Dealer margins are under extreme pressure: total profit before tax for the AM100 companies has fallen 25% year-on-year and average margin are at only 1% for the largest groups. The 2013 UK Franchised Dealer Market Report provides detailed analysis of the financial performance of the AM100 by turnover, profit, return on sale and return on capital employed.

And in every month of 2012 a franchised group has been going into administration or out of business (Approach UK, Stevens, Holiways, Seward (Wessex), Adrian Smith) or been acquired (W Grose, Isaac Agnew, Corkills Chester, Essex Audi) by a small number of larger, cash rich businesses, many with an eye on the approaching revised block exemption regulation that will see many of the powers of self-determination enjoyed by franchised groups removed and passed on to manufacturers. The 2013 UK Franchised Dealer Market Report provides an update on the latest indications of the new BER from Brussels, the impact on the dealer/manufacturer relationship and the primary causes of concern for retailers.

Meanwhile manufacturers, emboldened by their increase in influence and the requirement to bring stock into the UK market, continue to seek market share increases and to expand network representation by filling more than 400 open points. The 2013 UK Franchised Dealer Market Report looks at the total number of open points and provides access to a current list of network expansion opportunities.

* * *

▶ _Task requirements_
• a. In the dealer market text, by what percentage has total profit before tax for the AM100 companies fallen year-on-year?
• b. Quote the dealer market text from "Meanwhile manufacturers, emboldened" to "network expansion opportunities.".
The lines that come next are separate material and are not part of the dealer market text.

Records from a data source
* * *

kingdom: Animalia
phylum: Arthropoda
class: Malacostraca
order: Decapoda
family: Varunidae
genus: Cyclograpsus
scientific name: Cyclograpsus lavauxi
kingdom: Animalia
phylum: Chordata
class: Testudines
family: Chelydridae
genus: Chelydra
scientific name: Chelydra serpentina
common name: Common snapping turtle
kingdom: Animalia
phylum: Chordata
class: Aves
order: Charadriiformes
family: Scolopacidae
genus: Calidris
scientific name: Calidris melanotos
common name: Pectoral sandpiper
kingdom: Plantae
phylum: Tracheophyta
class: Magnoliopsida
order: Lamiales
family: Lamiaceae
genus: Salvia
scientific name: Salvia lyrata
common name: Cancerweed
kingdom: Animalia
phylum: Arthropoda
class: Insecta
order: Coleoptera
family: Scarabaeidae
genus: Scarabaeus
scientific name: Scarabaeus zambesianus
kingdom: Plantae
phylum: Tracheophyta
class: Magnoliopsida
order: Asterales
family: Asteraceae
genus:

* * *

▶ _Results by task_
• a. 25%

• b.
Meanwhile manufacturers, emboldened by their increase in influence and the requirement to bring stock into the UK market, continue to seek market share increases and to expand network representation by filling more than 400 open points. The 2013 UK Franchised Dealer Market Report looks at the total number of open points and provides access to a current list of network expansion opportunities.